#### Exercise details:
Revise the lines below by changing every "Minister des Innern" to "Innenminister", with nothing else altered. Omit the pictures from your answer.
##### Data to use
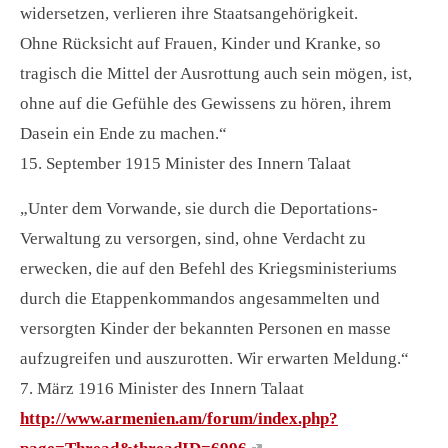
widersetzen, verlieren ihre Staatsangehörigkeit.
Ohne Rücksicht auf Frauen, Kinder und Kranke, so
tragisch die Mittel der Ausrottung auch sein mögen, ist,
ohne auf die Gefühle des Gewissens zu hören, ihrem
Dasein ein Ende zu machen.“
15. September 1915 Minister des Innern Talaat
„Unter dem Vorwande, sie durch die Deportations-
Verwaltung zu versorgen, sind, ohne Verdacht zu
erwecken, die auf den Befehl des Kriegsministeriums
durch die Etappenkommandos angesammelten und
versorgten Kinder der bekannten Personen en masse
aufzugreifen und auszurotten. Wir erwarten Meldung.“
7. März 1916 Minister des Innern Talaat
http://www.armenien.am/forum/index.php?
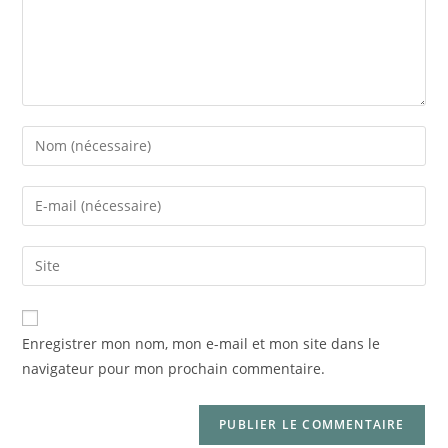
Enregistrer mon nom, mon e-mail et mon site dans le
navigateur pour mon prochain commentaire.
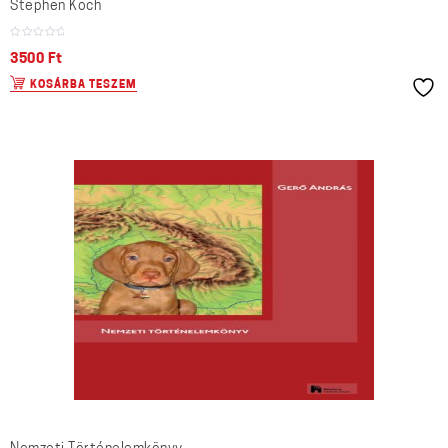
Stephen Koch
3500
Ft
KOSÁRBA TESZEM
##########
#### Written response:
widersetzen, verlieren ihre Staatsangehörigkeit.
Ohne Rücksicht auf Frauen, Kinder und Kranke, so
tragisch die Mittel der Ausrottung auch sein mögen, ist,
ohne auf die Gefühle des Gewissens zu hören, ihrem
Dasein ein Ende zu machen.“
15. September 1915 Innenminister Talaat
„Unter dem Vorwande, sie durch die Deportations-
Verwaltung zu versorgen, sind, ohne Verdacht zu
erwecken, die auf den Befehl des Kriegsministeriums
durch die Etappenkommandos angesammelten und
versorgten Kinder der bekannten Personen en masse
aufzugreifen und auszurotten. Wir erwarten Meldung.“
7. März 1916 Innenminister Talaat
http://www.armenien.am/forum/index.php?
Enregistrer mon nom, mon e-mail et mon site dans le
navigateur pour mon prochain commentaire.
Stephen Koch
3500
Ft
KOSÁRBA TESZEM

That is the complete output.